Development of Gene Editing as a Permanent Cure for Wet Age-related Macular Degeneration

Glenn Yiu, MD, PhD University of California, Davis


Age-related macular degeneration (AMD) is a leading cause of blindness in the elderly, but current treatments for the “wet” form of AMD rely on frequent drug injections into the eye that are expensive and a burden for patients. This research proposal will address this healthcare crisis by developing a potential cure for wet AMD using a powerful gene-editing technology called “CRISPR.” This innovative gene-editing system can permanently change the genes that cause wet AMD, and can hopefully be used someday to save the vision of our aging population.

Project Details

The purpose of our study is to test a new gene-editing technology called "CRISPR" to treat wet age-related macular degeneration (AMD). Unlike current wet AMD treatments, which require frequent eye injections that are invasive, costly, and a burden to patients, gene editing allows us to manipulate the genome and suppress the abnormal blood vessels that causes blindness in wet AMD. We will first design a virus that can safely and effectively deliver the CRISPR gene editing enzymes into the eye to inactivate the growth factor that leads to abnormal vessel growth in mice. Next, we will test the effectiveness of this approach in monkeys by injecting the virus into their eyes, then performing laser injury to simulate abnormal vessel growth similar to wet AMD in humans, to see if CRISPR-based gene editing can suppress these abnormal vessels and permanently eliminate the need for eye injections.

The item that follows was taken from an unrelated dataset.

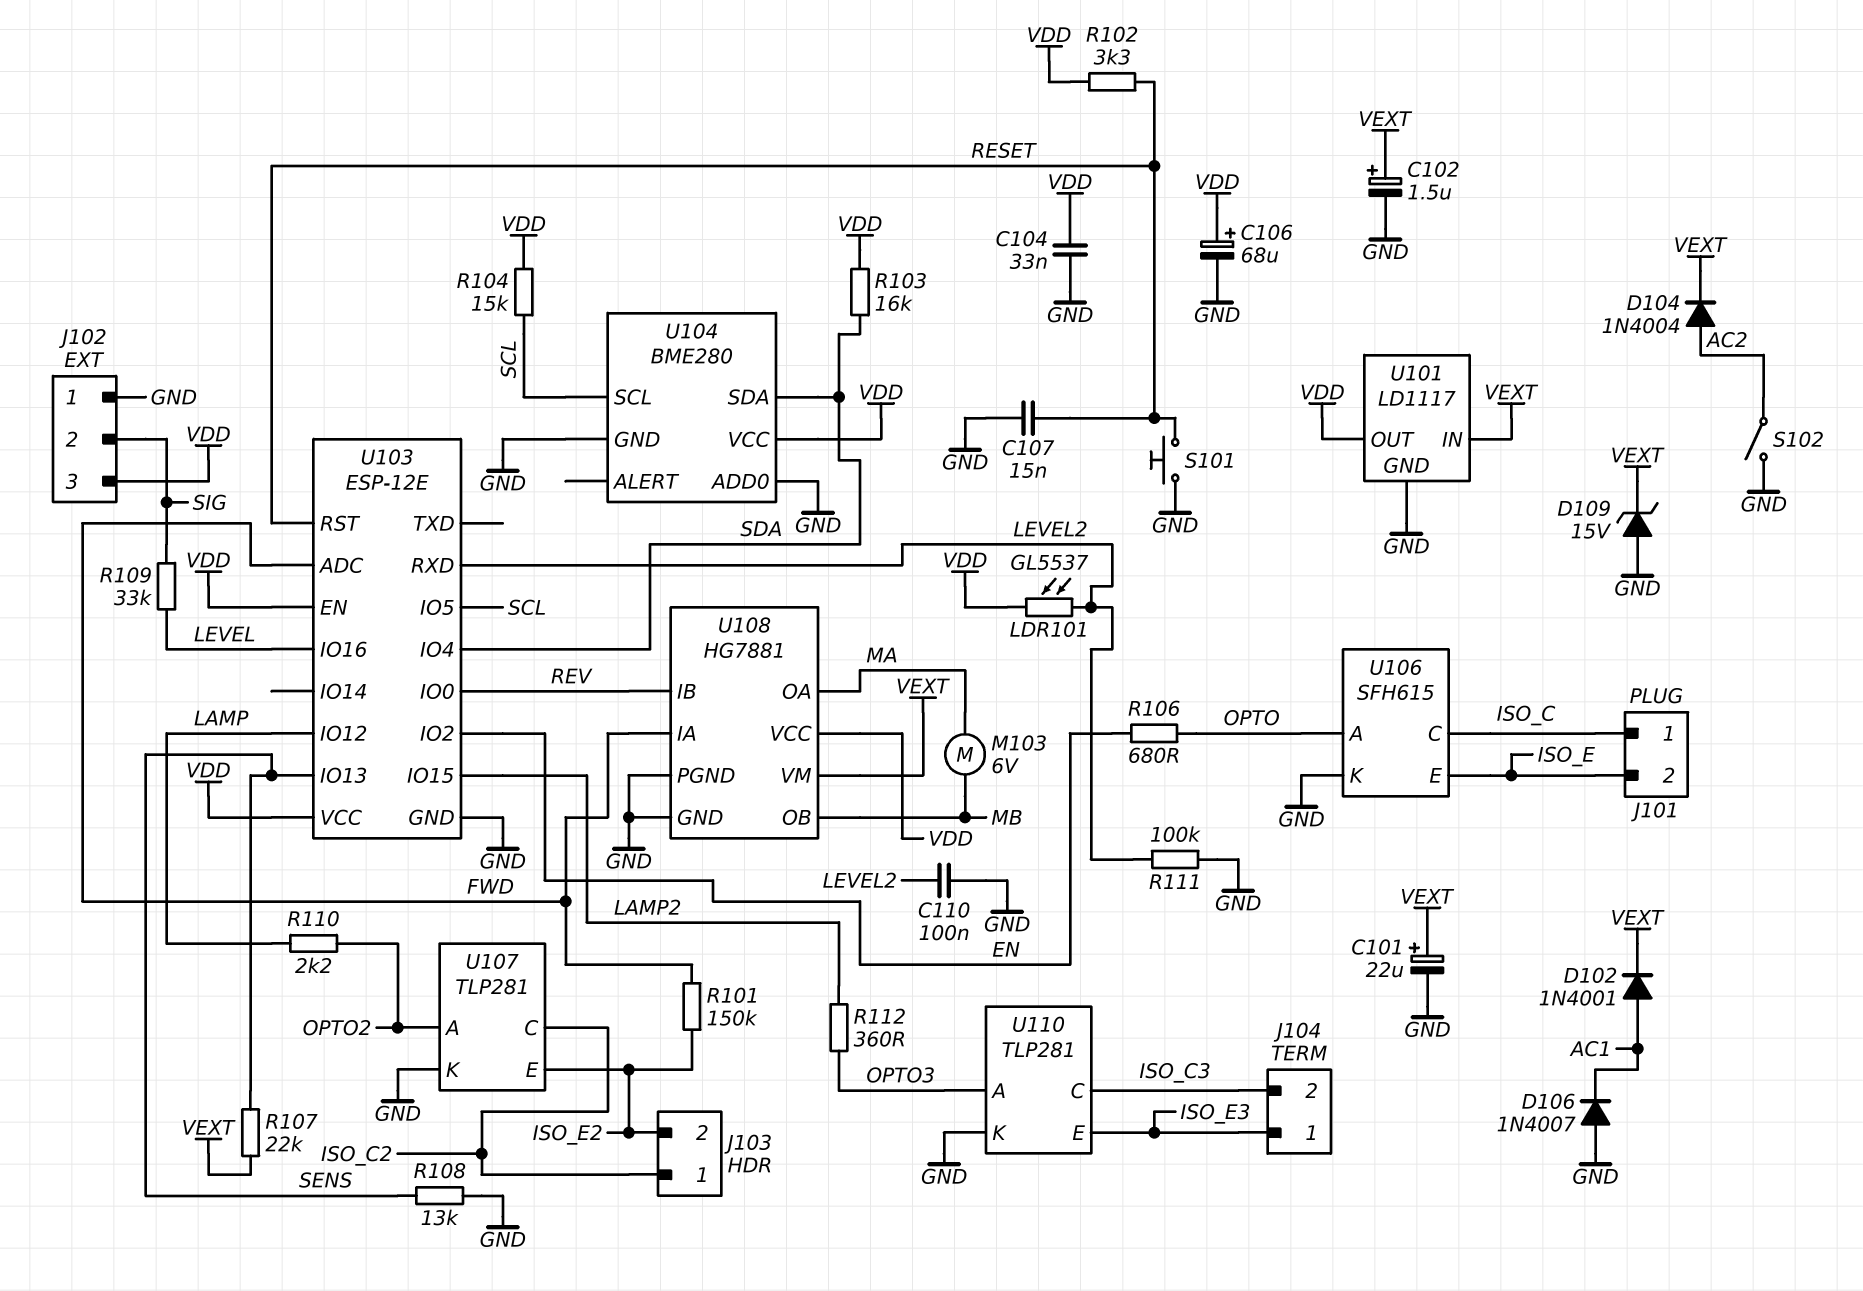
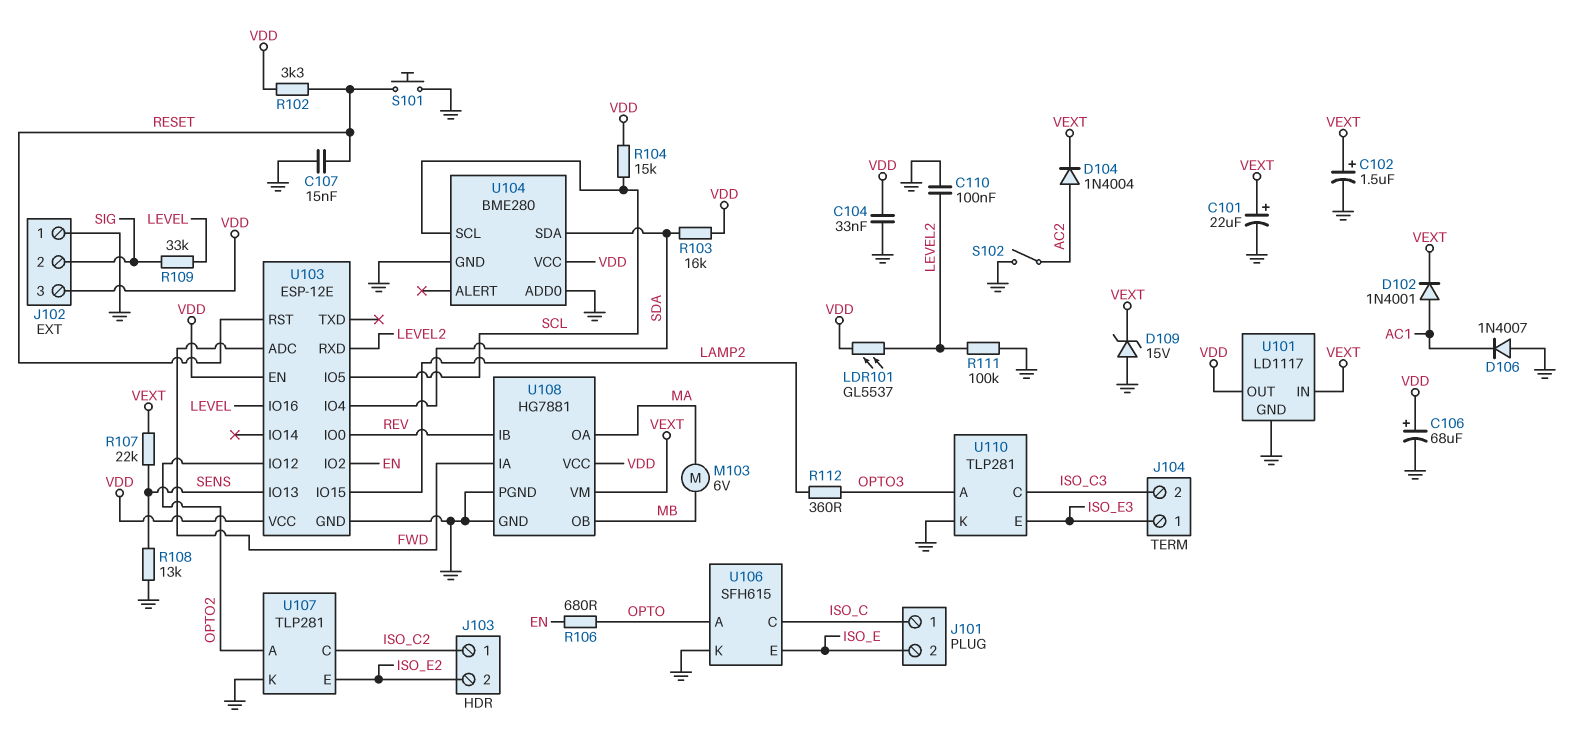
R101: 150k (FWD, ISO_E2) -> none
R110: 2.2k (LAMP, OPTO2) -> none
U103 pin IO12: LAMP -> OPTO2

Finally, we will also carefully study the safety of gene editing by evaluating the risk of collateral damage from off-target mutations, as well as potential host immune responses which can inactivate the gene editing system. Together, our studies demonstrate a true “bench to benchside” adaptation of CRISPR-based gene editing from experiments in a test tube, to animal testing in mice, and to pre-clinical testing in primates. Importantly, the ability to permanently suppress these abnormal vessel growth factors will provide not just a treatment, but a true cure for wet AMD and similar retinal conditions that require eye injections. Once complete, our studies will provide a better understanding of using gene editing technology to eliminate need for eye injections, and a framework for human testing and clinical trials for curing wet AMD.